Armed forces minister Francois replied: “With regard to your specific suggestion, can I say you are one of a number of members of parliament who have raised this suggestion with me recently. We have passed this possibility on to the chief of the general staff (CGS), who is now looking at this issue and we are awaiting CGS’s comments back. But the idea may well have merit.”
Stewart, who joined Uppal in calling for the move in their joint letter, asked the minister if he would consider the notion of a Sikh company within the reserves as a starting point. “There seems to be much more possibility within the reserves to begin what seems like an excellent idea,” Stewart said.
Francois said he was considering the possibility of a reserve company that would inherit “many of the proud traditions of Sikh regiments in the British Army going back many years”.
There are currently 160 Sikhs in the armed forces, including 130 in the army. The figure is much higher for Hindu armed forces personnel, with 880 people are serving, while 600 Muslims are also part of the service.

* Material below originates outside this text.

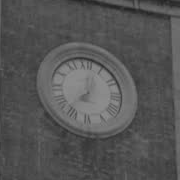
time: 7:01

“This is a positive thing going forward for the future. There’s a momentum and a movement for this to happen,” said Uppal.
Chief of general staff, General Sir Nick Carter said: “My highest priority is ensuring we continue to have the best possible talent throughout our army. This requires us to draw talent from all of the society we represent. Our recruitment from the black, Asian and minority ethnic communities has been improving over the years, but it is nowhere near where it needs to be. We have to do more.”